Le jeune sopraniste hondurien Dennis Orellana brille de ses aigus étourdissants dans le court rôle d’Alessandro. Il en donne d’ailleurs une démonstration éclatante dès le début du concert, en s’appropriant dans un déferlement d’ornement l’air dévolu par le livret à Ernando (Abbiam vinto). Un peu plus loin dans l’acte I, Col piacer nous offre une seconde démonstration de virtuosité, avec une reprise particulièrement ornée, couronnée d’aigus époustouflants !

Dans le rôle du « méchant » Casimiro, Nicholas Tamagna restitue avec soin la psychologie complexe de son personnage, ballotté entre ses amours (Erenice et Lucinda) et son sentiment de honte après son forfait fratricide.

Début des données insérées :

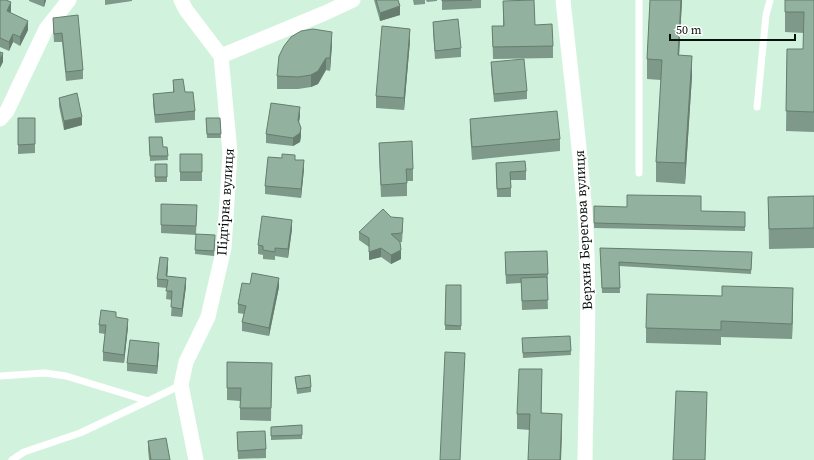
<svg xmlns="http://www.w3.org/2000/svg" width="814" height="460" viewBox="0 0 814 460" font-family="'Source Serif 4',serif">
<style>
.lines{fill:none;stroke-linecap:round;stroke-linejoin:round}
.lane{stroke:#fff;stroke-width:7}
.street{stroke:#fff;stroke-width:15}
.wall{fill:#7e9989}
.shaded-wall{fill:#667d6f}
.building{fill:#92b29f;stroke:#667d6f}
.labels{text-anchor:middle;stroke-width:3.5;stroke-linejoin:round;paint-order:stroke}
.street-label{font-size:14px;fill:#05100a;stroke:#fff}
</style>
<rect width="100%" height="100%" fill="#d1f3de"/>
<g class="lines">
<path class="lane" d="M757,107L766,15L770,0
M639,173V0
M0,376L45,373L66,376L148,401L181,385
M12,460L24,452L80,433L148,401"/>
<path class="street" d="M181,0L186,10L221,56L230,153L224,248L208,317L186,362L181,385L196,460
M563,0C571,76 581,153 586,229C590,306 586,383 585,460
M221,56L325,13L353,0
M0,119L7,111L46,29L69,0"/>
</g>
<path class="wall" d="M0,0L11,11L10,13L28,30L20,46L13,42L9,51L0,47Z
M29,0H46L44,7L29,1Z
M105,0H132V1L105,5Z
M374,0H398L400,15L380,21Z
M413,0H425V4L414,5Z
M426,0H437V1L427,2Z
M442,0H481V8L442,10Z
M650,0H682L679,55L692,76L685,184L656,182V162L661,80L647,79V59Z
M785,0H814V132L786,131L787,49H803L804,33L785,32Z
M503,1L535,25L553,46V58L493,59L492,26H503Z
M53,18L83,70V79L66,81L62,42H54L53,26Z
M433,22L461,48V57L435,59L433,31Z
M410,41L404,110L376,108V96Z
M332,44L330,71L326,70L318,84L311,87L298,89H277V76Z
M491,62L527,91V99L494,102L491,71Z
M173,80L185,92L195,111V120L155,123L153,103V94L173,93Z
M59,98L82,125L64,130L59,106Z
M300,116L299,122L301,136L300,142L293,146L266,143V134Z
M18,118H35V153L18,154Z
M206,118H220L221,138H207Z
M470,119L560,139V151L472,160L470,132Z
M149,137L163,147H167L168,160L150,161Z
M379,143L413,169V181H407V196L381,197L379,155Z
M180,154H202V181H180Z
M295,160L304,169L301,198L265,194V186Z
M496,163L526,171V180H511V197H497Z
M155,164H167V182H155Z
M814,196V248L769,249L768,197Z
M594,206L701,211L745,212V231L594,228Z
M197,214L196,234L215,240L214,256L195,254L196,235L161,233V225Z
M391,217L403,227L402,242H400L401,259L391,264L381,257L369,260V247L359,240V232Z
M292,229L288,258L275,256V260L263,259V255L258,254V245Z
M600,248L752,256L751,274L619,266L620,293H602Z
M505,261L548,274L547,282L548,309L522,310L521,283L506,284Z
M168,266L167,276L186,286L182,317L171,316L172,300L166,299L167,288L157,287V279Z
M250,284L279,287L269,336L242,331V322L244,314L238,313V304Z
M446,285H461V330H445Z
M793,304L792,339L721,337V345L646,343V328Z
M116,317L128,327L124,363L103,361V352L105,334L99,333V325Z
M570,336L571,355L523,358L522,343Z
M159,352L157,374L127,371V363Z
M227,362L272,363L271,421L240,420V401L227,400Z
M295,377L311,387V392L297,394Z
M542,385L541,413L562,430L561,460H528L530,430L517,429V414Z
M302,425V439L271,440V427Z
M237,432L266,449V458L238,459Z
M148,441L170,460H149L148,449Z"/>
<path class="shaded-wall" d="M44,0H46L44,7Z
M681,0H682L678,75V55Z
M11,2V11L7,20V11Z
M400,6V15L380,21V13Z
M28,21V30L20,46V37Z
M410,29V41L404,110V98Z
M332,32V44L330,71V58Z
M13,34V42L9,51V42Z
M3,53V62L0,68V59Z
M692,56V76L685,184V163Z
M326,58V70L318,84L311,87V75Z
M300,107V116L298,128V120Z
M82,117V125L64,130V121Z
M301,128V136L300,142L293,146V138Z
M304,160V169L301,198V189Z
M292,220V229L288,258V249Z
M381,248V257L369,260V252Z
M401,250V259L391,264V255Z
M168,258V266L167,280L166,276Z
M186,278V286L182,317V309Z
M279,278V287L269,336V328Z
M793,288V304L792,339V324Z
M128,319V327L124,363V355Z
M159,343V352L157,374V366Z
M542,369V385L541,429V413Z
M562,414L561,460H560Z"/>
<path class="building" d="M0,0H6L11,2L7,11L28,21L20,37L13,34L9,42L0,38Z
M376,0H398L400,6L380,13Z
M442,0H472L442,1Z
M534,0L535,25L552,24L553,46L493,47L492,26H504L503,1Z
M650,0H681L678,55L692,56L685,163L656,162L662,60L647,59Z
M785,0H814V112L786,111L787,49H803L804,12H785Z
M78,15L83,70L66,72L62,33L54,34L53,18Z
M458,19L461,48L435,51L433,22Z
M382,26L410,29L404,98L376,96Z
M313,29L332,32L330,58H326L318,71L311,75L298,77L277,76L279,56L284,46L291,37L301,31Z
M0,52L3,53L0,59Z
M524,59L527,91L494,94L491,62Z
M183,79L185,92H193L195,111L155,115L153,94L174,92L173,80Z
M77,93L82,117L64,121L59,98Z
M271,103L300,107L298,120L301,128L300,133L293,138L266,134Z
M557,111L560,139L472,147L470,119Z
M18,118H35V144L18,145Z
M206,118H220L221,134H207Z
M149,137H162L163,147H167L168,156H150Z
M412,141L413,169H406L407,183L381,185L379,143Z
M180,154H202V172H180Z
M282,154L295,155V160H304L301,189L265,186L268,157L282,158Z
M525,161L526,171L510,172L511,188L497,189L496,163Z
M155,164H167V177H155Z
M627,195L701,196V211L745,212V227L594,223V206L627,207Z
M814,196V228L769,229L768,197Z
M161,204L197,205L196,226L161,225Z
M383,209L391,217L403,218L402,233L391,234L400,242L401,250L391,255L381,248L369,252V238L359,232Z
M262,216L292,220L288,249L275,248V252L263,250V246L258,245Z
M196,234L215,235L214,251L195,250Z
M600,248L752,252L751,270L619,262L620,288H602Z
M547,251L548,274L506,275L505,252Z
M160,257L168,258L166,276L186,278L182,309L171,307L172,291H166L168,280L157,279Z
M252,273L279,278L269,328L242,322L246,306L238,304L242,283L250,284Z
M547,277L548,300L522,301L521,278Z
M446,285H461V326L445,325Z
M722,286L793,288L792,324L721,321V330L646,328L647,294L722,296Z
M101,310L116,312V317L128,319L124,355L103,352L106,325H99Z
M570,336L571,351L523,353L522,338Z
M130,340L159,343L157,366L127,363Z
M445,352L465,353L460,460H440Z
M227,362L272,363L271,408H240L241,388H227Z
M519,369H542L541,413L562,414L560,460H528L530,414H517Z
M310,375L311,387L297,389L295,377Z
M676,391L707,392L705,460H673Z
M302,425V435L271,436V427Z
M265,431L266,449L238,451L237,432Z
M166,438L170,460H151L148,441Z"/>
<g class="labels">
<g class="street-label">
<text transform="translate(225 202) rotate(-86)" y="5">Підгірна вулиця</text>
<text transform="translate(583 230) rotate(-93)" y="5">Верхня Берегова вулиця</text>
</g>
</g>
<path d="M670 34v6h125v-6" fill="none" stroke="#05100a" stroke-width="2"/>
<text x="676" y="34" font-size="12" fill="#05100a" stroke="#ffffff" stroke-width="3" paint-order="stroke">50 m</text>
</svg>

Son phrasé est fluide, sa diction claire, ses intonations soignées. Il tente tout d’abord fermement d’éconduire le prétendu Lucindo (Lucinda travestie) puis laisse éclater sa fureur lorsque Gismondo lui apprend qu’elle va épouser son frère (vaillant D’ire armato, aux ornements en cascade, toujours très naturels). Son air le plus émouvant est sans doute celui de ses adieux à son père, qui vient d’ordonner qu’il soit conduit à la prison en attendant sa sentence : belle démonstration de son expressivité, le Da te parto est salué par des applaudissements.

Le ténor Stefan Sbonnik ravit nos oreilles dans le rôle d’Ernando. Après un long accompagnato, son air Di cosi strani conclut en beauté l’acte III. Son duo avec Erenice à l’acte IV (Ricordati/ Lo so), particulièrement réussi, s’achève sur de magnifiques ornements. Et à l’acte V, le Spunta su donne lieu à une reprise tout à fait solaire, saluée par le public. En revanche, la basse russe Pavel Kudinov (Gismondo), bien que dotée d’une voix chaleureuse aux graves profonds, nous a paru un peu en décalage dans ce répertoire, avec des effets trop marqués à notre goût et un volume démesuré au regard du reste de la distribution.

A Suzanne Jerosme revient la mission délicate d’incarner Lucinda, rôle confié à la Bordoni pour sa création. La jeune soprano française au timbre nacré s’en acquitte avec une belle aisance et une réelle expressivité. A l’acte I, elle clame avec élégance et détermination son amour pour Casimiro (Aveva l’idol mio), répondant à la plainte du hautbois. A l’acte II, son air virtuose Sapesti lusinghiero est récompensé par de chaleureux applaudissements. Au début de l’acte III, elle nous fait partager sa tristesse dans un Egra e languente également très applaudi. A l’acte IV, le duo avec Casimiro (Stringi/ Abbracia) ravira encore le public.

De son timbre cuivré de mezzo, la chanteuse croate Sonja Runje endosse le rôle de la princesse Erenice. Son affrontement avec Casimiro à l’acte II, ponctué de sonores castagnettes, constitue un des passages les plus originaux de la partition ; il se conclut sur un air de colère et de mépris (Non credo a quel cor) cinglé avec énergie et apprécié du public. Sa fureur lorsqu’elle réclame à Venceslao la vengeance de la mort d’Alessandro (Ricordati che padre tu sei) est rendue avec une grande conviction. Regrettons toutefois un détimbrage un peu malheureux dans les graves au cours du duo avec Ernando à l’acte IV (Ricordati/ Lo so).


Martyna Pastuszka © WDR / Thomas Kost

Soulignons enfin la direction énergique et inspirée de Martyna Pastuszka, qui assure en outre la partie de premier violon. Si le {OH!} Orchestra aligne un effectif plus modeste que celui mobilisé par Caldara à Vienne, il ne manque pas de couleurs. On retiendra tout particulièrement l’ouverture pleine de panache, avec ses trompettes et ses percussions, la présence appuyée des vents (en particulier les hautbois) dans les airs, et des cordes moelleuses et enlevées.